▶ Supplied records
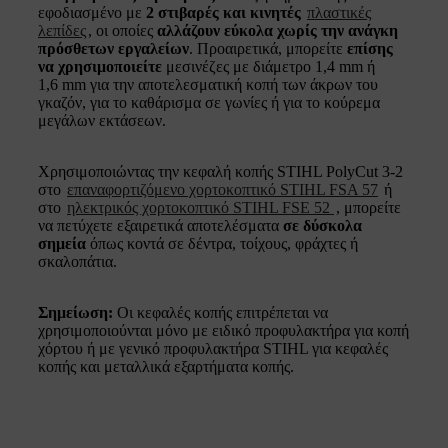
εφοδιασμένο με
2 στιβαρές και κινητές
πλαστικές
λεπίδες
, οι οποίες
αλλάζουν εύκολα χωρίς την ανάγκη
πρόσθετων εργαλείων
. Προαιρετικά, μπορείτε
επίσης
να χρησιμοποιείτε
μεσινέζες με διάμετρο 1,4 mm ή
1,6 mm για την αποτελεσματική κοπή των άκρων του
γκαζόν, για το καθάρισμα σε γωνίες ή για το κούρεμα
μεγάλων εκτάσεων.
Χρησιμοποιώντας την κεφαλή κοπής STIHL PolyCut 3-2
στο
επαναφορτιζόμενο χορτοκοπτικό STIHL FSA 57
ή
στο
ηλεκτρικός χορτοκοπτικό STIHL FSE 52
, μπορείτε
να πετύχετε εξαιρετικά αποτελέσματα
σε δύσκολα
σημεία
όπως κοντά σε δέντρα, τοίχους, φράχτες ή
σκαλοπάτια.
Σημείωση:
Οι κεφαλές κοπής επιτρέπεται να
χρησιμοποιούνται μόνο με ειδικό προφυλακτήρα για κοπή
χόρτου ή με γενικό προφυλακτήρα STIHL για κεφαλές
κοπής και μεταλλικά εξαρτήματα κοπής.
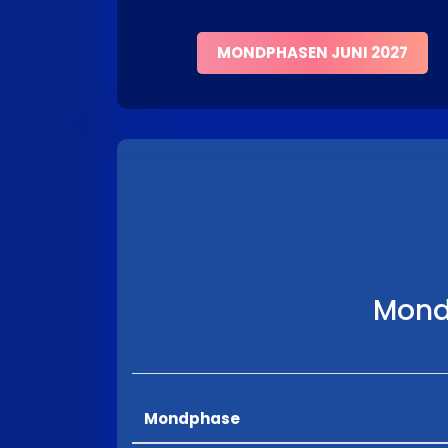
MONDPHASEN JUNI 2027
Mond
Mondphase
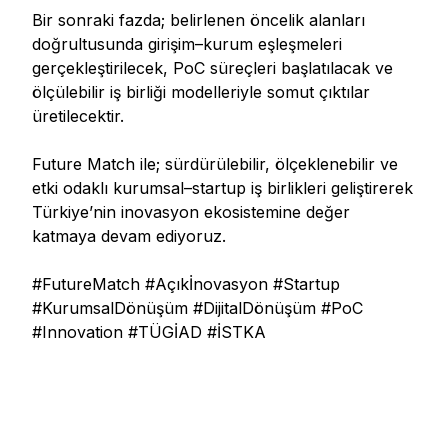
Bir sonraki fazda; belirlenen öncelik alanları
doğrultusunda girişim–kurum eşleşmeleri
gerçekleştirilecek, PoC süreçleri başlatılacak ve
ölçülebilir iş birliği modelleriyle somut çıktılar
üretilecektir.
Future Match ile; sürdürülebilir, ölçeklenebilir ve
etki odaklı kurumsal–startup iş birlikleri geliştirerek
Türkiye’nin inovasyon ekosistemine değer
katmaya devam ediyoruz.
#FutureMatch #Açıkİnovasyon #Startup
#KurumsalDönüşüm #DijitalDönüşüm #PoC
#Innovation #TÜGİAD #İSTKA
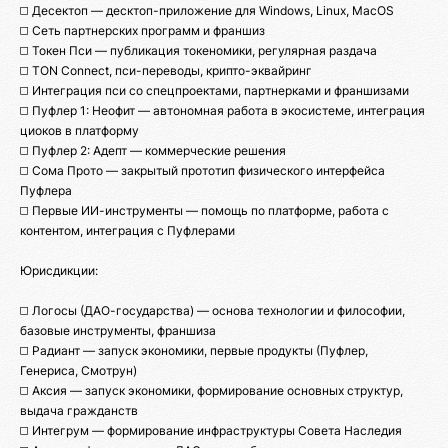
◻️ Десектоп — десктоп-приложение для Windows, Linux, MacOS
◻️ Сеть партнерских программ и франшиз
◻️ Токен Пси — публикация токеномики, регулярная раздача
◻️ TON Connect, пси-переводы, крипто-эквайринг
◻️ Интеграция пси со спецпроектами, партнерками и франшизами
◻️ Пуфлер 1: Неофит — автономная работа в экосистеме, интеграция
циоков в платформу
◻️ Пуфлер 2: Адепт — коммерческие решения
◻️ Сома Прото — закрытый прототип физического интерфейса
Пуфлера
◻️ Первые ИИ-инструменты — помощь по платформе, работа с
контентом, интеграция с Пуфлерами
Юрисдикции:
◻️ Логосы (ДАО-государства) — основа технологии и философии,
базовые инструменты, франшиза
◻️ Радиант — запуск экономики, первые продукты (Пуфлер,
Генериса, Смотрун)
◻️ Аксия — запуск экономики, формирование основных структур,
выдача гражданств
◻️ Интегрум — формирование инфраструктуры Совета Наследия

▶ Work task
Please copy out every line of text from the data above without changing anything, and leave the pictures out of your answer.

▶ Task solution
εφοδιασμένο με
2 στιβαρές και κινητές
πλαστικές
λεπίδες
, οι οποίες
αλλάζουν εύκολα χωρίς την ανάγκη
πρόσθετων εργαλείων
. Προαιρετικά, μπορείτε
επίσης
να χρησιμοποιείτε
μεσινέζες με διάμετρο 1,4 mm ή
1,6 mm για την αποτελεσματική κοπή των άκρων του
γκαζόν, για το καθάρισμα σε γωνίες ή για το κούρεμα
μεγάλων εκτάσεων.
Χρησιμοποιώντας την κεφαλή κοπής STIHL PolyCut 3-2
στο
επαναφορτιζόμενο χορτοκοπτικό STIHL FSA 57
ή
στο
ηλεκτρικός χορτοκοπτικό STIHL FSE 52
, μπορείτε
να πετύχετε εξαιρετικά αποτελέσματα
σε δύσκολα
σημεία
όπως κοντά σε δέντρα, τοίχους, φράχτες ή
σκαλοπάτια.
Σημείωση:
Οι κεφαλές κοπής επιτρέπεται να
χρησιμοποιούνται μόνο με ειδικό προφυλακτήρα για κοπή
χόρτου ή με γενικό προφυλακτήρα STIHL για κεφαλές
κοπής και μεταλλικά εξαρτήματα κοπής.
MONDPHASEN JUNI 2027
Mond
Mondphase
Bir sonraki fazda; belirlenen öncelik alanları
doğrultusunda girişim–kurum eşleşmeleri
gerçekleştirilecek, PoC süreçleri başlatılacak ve
ölçülebilir iş birliği modelleriyle somut çıktılar
üretilecektir.
Future Match ile; sürdürülebilir, ölçeklenebilir ve
etki odaklı kurumsal–startup iş birlikleri geliştirerek
Türkiye’nin inovasyon ekosistemine değer
katmaya devam ediyoruz.
#FutureMatch #Açıkİnovasyon #Startup
#KurumsalDönüşüm #DijitalDönüşüm #PoC
#Innovation #TÜGİAD #İSTKA
◻️ Десектоп — десктоп-приложение для Windows, Linux, MacOS
◻️ Сеть партнерских программ и франшиз
◻️ Токен Пси — публикация токеномики, регулярная раздача
◻️ TON Connect, пси-переводы, крипто-эквайринг
◻️ Интеграция пси со спецпроектами, партнерками и франшизами
◻️ Пуфлер 1: Неофит — автономная работа в экосистеме, интеграция
циоков в платформу
◻️ Пуфлер 2: Адепт — коммерческие решения
◻️ Сома Прото — закрытый прототип физического интерфейса
Пуфлера
◻️ Первые ИИ-инструменты — помощь по платформе, работа с
контентом, интеграция с Пуфлерами
Юрисдикции:
◻️ Логосы (ДАО-государства) — основа технологии и философии,
базовые инструменты, франшиза
◻️ Радиант — запуск экономики, первые продукты (Пуфлер,
Генериса, Смотрун)
◻️ Аксия — запуск экономики, формирование основных структур,
выдача гражданств
◻️ Интегрум — формирование инфраструктуры Совета Наследия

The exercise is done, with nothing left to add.